Making his first citywide endorsement of this municipal elections season, Los Angeles Mayor Antonio Villaraigosa on Thursday backed former Assemblyman Mike Feuer in the hotly contested race for city attorney.
Villaraigosa, appearing with Feuer outside the Variety Boys and Girls Club in Boyle Heights, praised the former lawmaker “as a tireless advocate, as a ferocious fighter for public safety and for kids.”
The endorsement came the same day that campaign finance reports filed with the city showed Feuer to be in the best financial shape of the four candidates on the ballot as the March 5 primary nears.
Counting the $300,000 in matching public funds he qualified for, Feuer had raised nearly $1.2 million by the end of the year and had some $940,000 left to spend. City Atty. Carmen Trutanich, whom Feuer and two others are trying to unseat, reported raising $381,000, which included nearly $159,000 in matching funds, and had $313,000 in cash on hand.
Of the others on the ballot, private attorneys Greg Smith and Noel Weiss, Smith lent his campaign $616,000 -- much of it during the last three months of 2012 -- and reported raising $8,900 in contributions from others, bringing his total contributions to date to $97,000. Smith had $473,000 remaining and has rejected public funds.
Weiss has agreed to accept the spending-limit terms attached to receiving campaign cash from taxpayers but has not qualified for any because he has not raised anything.
In another citywide race, for controller, Councilman Dennis Zine raised the most of any of the six candidates for the open seat: nearly $1 million, counting a $25,000 loan and $267,000 in matching funds.
Trutanich downplayed both Feuer’s financial advantage and the mayor’s endorsement. The city attorney said he had only recently begun raising money -- he announced he would seek reelection shortly after failing to make the runoff in last year’s district attorney election.
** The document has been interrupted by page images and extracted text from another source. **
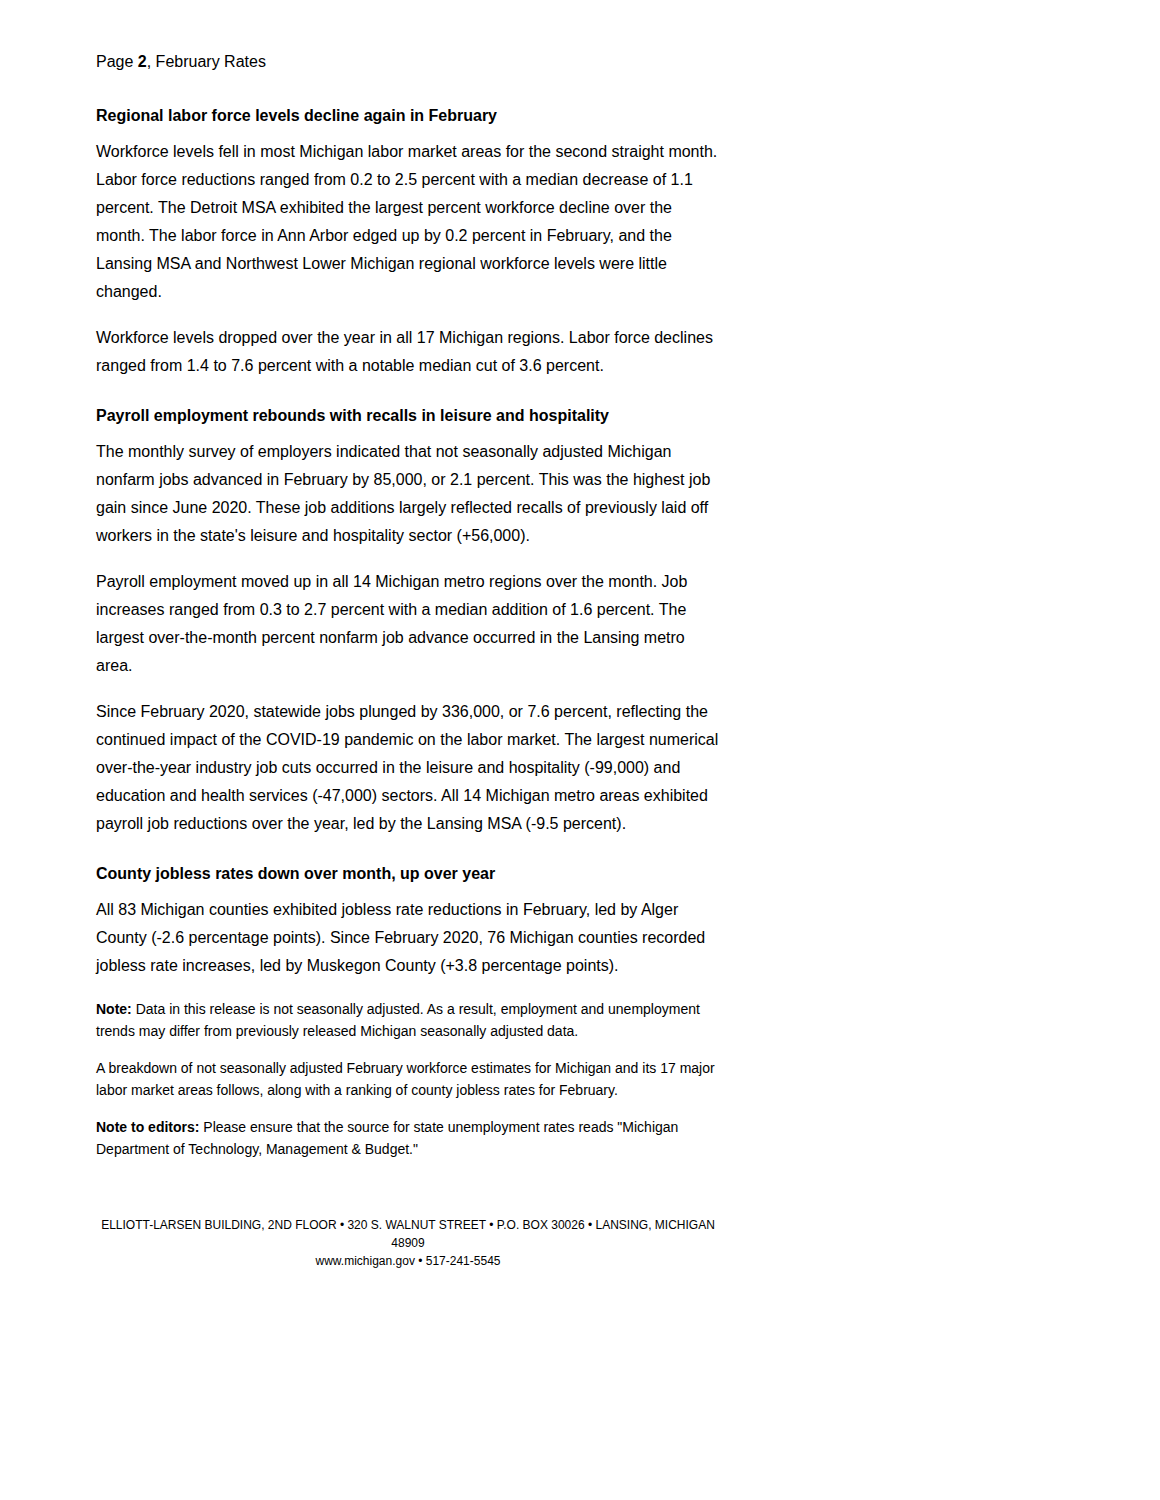Page 2, February Rates
Regional labor force levels decline again in February
Workforce levels fell in most Michigan labor market areas for the second straight month. Labor force reductions ranged from 0.2 to 2.5 percent with a median decrease of 1.1 percent. The Detroit MSA exhibited the largest percent workforce decline over the month. The labor force in Ann Arbor edged up by 0.2 percent in February, and the Lansing MSA and Northwest Lower Michigan regional workforce levels were little changed.
Workforce levels dropped over the year in all 17 Michigan regions. Labor force declines ranged from 1.4 to 7.6 percent with a notable median cut of 3.6 percent.
Payroll employment rebounds with recalls in leisure and hospitality
The monthly survey of employers indicated that not seasonally adjusted Michigan nonfarm jobs advanced in February by 85,000, or 2.1 percent. This was the highest job gain since June 2020. These job additions largely reflected recalls of previously laid off workers in the state's leisure and hospitality sector (+56,000).
Payroll employment moved up in all 14 Michigan metro regions over the month. Job increases ranged from 0.3 to 2.7 percent with a median addition of 1.6 percent. The largest over-the-month percent nonfarm job advance occurred in the Lansing metro area.
Since February 2020, statewide jobs plunged by 336,000, or 7.6 percent, reflecting the continued impact of the COVID-19 pandemic on the labor market. The largest numerical over-the-year industry job cuts occurred in the leisure and hospitality (-99,000) and education and health services (-47,000) sectors. All 14 Michigan metro areas exhibited payroll job reductions over the year, led by the Lansing MSA (-9.5 percent).
County jobless rates down over month, up over year
All 83 Michigan counties exhibited jobless rate reductions in February, led by Alger County (-2.6 percentage points). Since February 2020, 76 Michigan counties recorded jobless rate increases, led by Muskegon County (+3.8 percentage points).
Note: Data in this release is not seasonally adjusted. As a result, employment and unemployment trends may differ from previously released Michigan seasonally adjusted data.
A breakdown of not seasonally adjusted February workforce estimates for Michigan and its 17 major labor market areas follows, along with a ranking of county jobless rates for February.
Note to editors: Please ensure that the source for state unemployment rates reads "Michigan Department of Technology, Management & Budget."
ELLIOTT-LARSEN BUILDING, 2ND FLOOR • 320 S. WALNUT STREET • P.O. BOX 30026 • LANSING, MICHIGAN 48909
www.michigan.gov • 517-241-5545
And Trutanich also held a news conference Thursday to discount the mayor’s endorsement of Feuer.
“The mayor has an appreciation for what those folks do across the street,” Trutanich said, pointing to police headquarters. “But I don’t think he has an appreciation for what we do in this office.”
The mayor and Trutanich have had a cool relationship since 2009, when Trutanich, then an attorney in private practice, beat Villaraigosa’s close political ally, then-Councilman Jack Weiss, to win the city’s top legal post.
Others said the mayor’s endorsement is valuable, though not likely to be the game-changer that the Feuer campaign predicted it would be.
Democratic campaign consultant Eric Hacopian, who is not working for any of the city attorney candidates, said the endorsement, though important, will probably have the most impact with those already inclined to go with Feuer, because the two men appeal to many of the same voters.
Raphael Sonenshein, a longtime observer of Los Angeles politics who heads the Pat Brown Institute at Cal State L.A., said the mayor’s endorsement also could help Feuer with Latinos and African Americans, groups that sided with Rocky Delgadillo when he defeated Feuer for city attorney in 2001.
“The only silver lining for Trutanich,” Sonenshein said, is that it would give him an opportunity to remind voters that he defeated an establishment candidate in the 2009 race. “He could say it’s the City Hall machine” at work, but “on balance it’s a good endorsement for Feuer.”